> WORK TO COMPLETE
Set out the items from the very start through the line containing "with my first" as a Markdown table with the columns Row and Line, numbering each line and skipping any blank ones.

*** Begin section ***

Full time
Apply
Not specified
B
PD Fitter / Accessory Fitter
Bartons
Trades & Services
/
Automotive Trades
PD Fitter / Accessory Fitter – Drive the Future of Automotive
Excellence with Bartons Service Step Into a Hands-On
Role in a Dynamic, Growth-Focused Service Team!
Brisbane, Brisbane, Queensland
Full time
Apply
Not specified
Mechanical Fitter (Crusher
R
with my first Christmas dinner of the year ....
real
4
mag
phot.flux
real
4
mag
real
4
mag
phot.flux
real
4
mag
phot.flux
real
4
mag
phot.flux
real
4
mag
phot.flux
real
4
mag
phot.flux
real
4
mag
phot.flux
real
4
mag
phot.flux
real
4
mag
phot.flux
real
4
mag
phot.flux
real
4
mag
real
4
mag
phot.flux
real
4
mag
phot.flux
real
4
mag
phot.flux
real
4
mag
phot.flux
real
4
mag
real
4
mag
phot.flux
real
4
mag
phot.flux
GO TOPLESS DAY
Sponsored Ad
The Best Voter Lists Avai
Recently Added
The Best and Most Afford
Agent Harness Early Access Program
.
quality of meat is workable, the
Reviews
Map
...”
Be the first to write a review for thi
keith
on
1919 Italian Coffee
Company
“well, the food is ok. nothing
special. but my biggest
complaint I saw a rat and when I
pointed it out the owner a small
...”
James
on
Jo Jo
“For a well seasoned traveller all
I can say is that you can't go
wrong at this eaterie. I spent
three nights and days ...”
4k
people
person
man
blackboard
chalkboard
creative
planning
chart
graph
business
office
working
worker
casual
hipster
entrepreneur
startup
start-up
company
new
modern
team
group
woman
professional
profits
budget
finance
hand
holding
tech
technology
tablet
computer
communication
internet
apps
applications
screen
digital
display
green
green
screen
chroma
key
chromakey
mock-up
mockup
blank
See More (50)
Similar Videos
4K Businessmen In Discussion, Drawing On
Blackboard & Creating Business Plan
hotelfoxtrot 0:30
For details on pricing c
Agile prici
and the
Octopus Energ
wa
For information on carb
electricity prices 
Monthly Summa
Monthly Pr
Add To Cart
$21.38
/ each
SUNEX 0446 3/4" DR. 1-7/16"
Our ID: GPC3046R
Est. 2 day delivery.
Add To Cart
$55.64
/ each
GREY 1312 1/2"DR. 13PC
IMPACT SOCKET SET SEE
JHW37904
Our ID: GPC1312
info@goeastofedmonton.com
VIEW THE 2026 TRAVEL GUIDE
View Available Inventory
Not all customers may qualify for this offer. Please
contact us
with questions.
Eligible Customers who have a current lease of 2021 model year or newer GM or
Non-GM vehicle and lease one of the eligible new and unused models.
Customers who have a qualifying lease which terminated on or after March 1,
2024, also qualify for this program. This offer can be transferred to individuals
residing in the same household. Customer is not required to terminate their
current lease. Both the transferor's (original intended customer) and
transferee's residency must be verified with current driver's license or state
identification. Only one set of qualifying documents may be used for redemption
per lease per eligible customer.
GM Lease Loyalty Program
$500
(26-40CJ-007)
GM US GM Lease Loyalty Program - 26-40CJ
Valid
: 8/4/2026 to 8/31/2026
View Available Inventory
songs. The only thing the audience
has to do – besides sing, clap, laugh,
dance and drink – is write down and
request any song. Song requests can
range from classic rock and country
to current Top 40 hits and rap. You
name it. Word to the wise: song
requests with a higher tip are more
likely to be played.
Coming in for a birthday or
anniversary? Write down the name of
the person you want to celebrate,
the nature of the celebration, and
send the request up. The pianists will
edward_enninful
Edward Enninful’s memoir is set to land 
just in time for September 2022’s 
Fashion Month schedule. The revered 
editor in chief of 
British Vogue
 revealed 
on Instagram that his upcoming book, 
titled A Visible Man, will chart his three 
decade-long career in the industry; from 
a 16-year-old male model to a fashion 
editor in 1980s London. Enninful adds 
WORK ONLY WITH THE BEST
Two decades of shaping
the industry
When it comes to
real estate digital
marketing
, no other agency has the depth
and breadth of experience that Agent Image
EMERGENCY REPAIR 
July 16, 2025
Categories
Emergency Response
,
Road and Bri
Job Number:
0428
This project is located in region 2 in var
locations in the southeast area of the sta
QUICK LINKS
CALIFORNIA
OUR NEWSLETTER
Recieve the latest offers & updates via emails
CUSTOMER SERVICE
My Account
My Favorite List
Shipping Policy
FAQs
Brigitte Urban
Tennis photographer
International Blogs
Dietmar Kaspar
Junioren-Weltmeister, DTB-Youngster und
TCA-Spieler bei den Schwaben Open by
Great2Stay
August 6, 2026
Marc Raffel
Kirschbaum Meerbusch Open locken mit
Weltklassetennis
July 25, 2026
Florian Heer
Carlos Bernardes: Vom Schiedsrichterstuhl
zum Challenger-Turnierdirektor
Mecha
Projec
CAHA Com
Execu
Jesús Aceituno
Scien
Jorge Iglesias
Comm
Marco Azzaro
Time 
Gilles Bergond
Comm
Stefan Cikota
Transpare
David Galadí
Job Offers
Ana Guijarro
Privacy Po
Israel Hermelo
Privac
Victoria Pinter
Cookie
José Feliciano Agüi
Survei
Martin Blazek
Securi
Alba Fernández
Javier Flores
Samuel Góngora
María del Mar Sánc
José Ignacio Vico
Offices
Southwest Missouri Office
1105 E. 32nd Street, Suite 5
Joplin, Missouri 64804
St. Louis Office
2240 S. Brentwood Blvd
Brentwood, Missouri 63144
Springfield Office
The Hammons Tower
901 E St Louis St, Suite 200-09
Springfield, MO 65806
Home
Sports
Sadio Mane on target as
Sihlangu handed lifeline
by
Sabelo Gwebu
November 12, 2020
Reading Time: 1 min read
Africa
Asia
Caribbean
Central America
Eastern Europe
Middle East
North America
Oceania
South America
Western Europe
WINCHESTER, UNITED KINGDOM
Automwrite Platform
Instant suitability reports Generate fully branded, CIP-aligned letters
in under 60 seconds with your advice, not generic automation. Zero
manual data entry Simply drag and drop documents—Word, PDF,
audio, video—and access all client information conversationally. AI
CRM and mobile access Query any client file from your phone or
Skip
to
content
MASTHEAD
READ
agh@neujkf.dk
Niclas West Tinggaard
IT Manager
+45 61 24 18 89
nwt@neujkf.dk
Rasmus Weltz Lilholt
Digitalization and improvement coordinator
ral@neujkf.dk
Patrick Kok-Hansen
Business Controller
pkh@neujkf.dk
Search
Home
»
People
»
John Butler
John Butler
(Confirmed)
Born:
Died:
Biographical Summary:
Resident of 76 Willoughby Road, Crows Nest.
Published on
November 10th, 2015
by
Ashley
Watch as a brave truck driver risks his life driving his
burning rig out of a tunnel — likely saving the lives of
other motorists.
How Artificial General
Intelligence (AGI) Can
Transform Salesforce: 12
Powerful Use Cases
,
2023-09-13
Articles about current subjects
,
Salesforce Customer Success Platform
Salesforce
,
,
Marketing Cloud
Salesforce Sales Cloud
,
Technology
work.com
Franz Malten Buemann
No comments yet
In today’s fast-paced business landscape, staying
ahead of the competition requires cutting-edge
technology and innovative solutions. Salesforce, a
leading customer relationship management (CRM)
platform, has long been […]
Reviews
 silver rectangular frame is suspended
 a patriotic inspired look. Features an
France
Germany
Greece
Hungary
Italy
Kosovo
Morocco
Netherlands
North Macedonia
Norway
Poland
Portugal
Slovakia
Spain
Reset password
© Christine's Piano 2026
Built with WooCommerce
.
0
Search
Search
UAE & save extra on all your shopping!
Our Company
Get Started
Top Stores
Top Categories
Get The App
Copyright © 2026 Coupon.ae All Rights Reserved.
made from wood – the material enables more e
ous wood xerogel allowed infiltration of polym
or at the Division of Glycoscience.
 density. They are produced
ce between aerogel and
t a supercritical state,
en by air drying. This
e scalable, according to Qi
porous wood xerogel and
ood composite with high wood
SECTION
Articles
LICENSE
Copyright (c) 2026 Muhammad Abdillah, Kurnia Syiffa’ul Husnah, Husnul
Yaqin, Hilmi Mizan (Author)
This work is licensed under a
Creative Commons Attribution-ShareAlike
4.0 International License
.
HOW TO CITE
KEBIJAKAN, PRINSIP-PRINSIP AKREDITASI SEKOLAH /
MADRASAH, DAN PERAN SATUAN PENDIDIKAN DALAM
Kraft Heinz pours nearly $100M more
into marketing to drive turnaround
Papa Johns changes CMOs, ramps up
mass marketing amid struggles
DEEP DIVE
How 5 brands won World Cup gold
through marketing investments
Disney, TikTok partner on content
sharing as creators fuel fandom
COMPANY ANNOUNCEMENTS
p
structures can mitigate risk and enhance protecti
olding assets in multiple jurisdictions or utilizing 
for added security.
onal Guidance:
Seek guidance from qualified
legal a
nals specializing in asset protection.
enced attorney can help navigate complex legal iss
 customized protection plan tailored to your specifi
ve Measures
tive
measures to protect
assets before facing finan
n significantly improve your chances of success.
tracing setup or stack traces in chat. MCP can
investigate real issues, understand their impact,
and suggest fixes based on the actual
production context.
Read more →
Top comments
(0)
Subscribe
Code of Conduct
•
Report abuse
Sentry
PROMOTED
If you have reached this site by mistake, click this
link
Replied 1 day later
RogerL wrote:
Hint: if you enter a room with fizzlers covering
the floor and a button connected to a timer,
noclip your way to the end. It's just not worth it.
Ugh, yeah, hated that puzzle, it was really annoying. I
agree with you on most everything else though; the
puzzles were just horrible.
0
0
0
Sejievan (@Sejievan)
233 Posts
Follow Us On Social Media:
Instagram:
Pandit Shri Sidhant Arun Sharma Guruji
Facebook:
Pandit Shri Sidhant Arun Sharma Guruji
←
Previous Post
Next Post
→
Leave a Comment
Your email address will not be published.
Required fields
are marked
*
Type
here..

*** End section ***

> SOLUTION FOR THIS EXERCISE
| Row | Line |
|---|---|
| 1 | Full time |
| 2 | Apply |
| 3 | Not specified |
| 4 | B |
| 5 | PD Fitter / Accessory Fitter |
| 6 | Bartons |
| 7 | Trades & Services |
| 8 | / |
| 9 | Automotive Trades |
| 10 | PD Fitter / Accessory Fitter – Drive the Future of Automotive |
| 11 | Excellence with Bartons Service Step Into a Hands-On |
| 12 | Role in a Dynamic, Growth-Focused Service Team! |
| 13 | Brisbane, Brisbane, Queensland |
| 14 | Full time |
| 15 | Apply |
| 16 | Not specified |
| 17 | Mechanical Fitter (Crusher |
| 18 | R |
| 19 | with my first Christmas dinner of the year .... |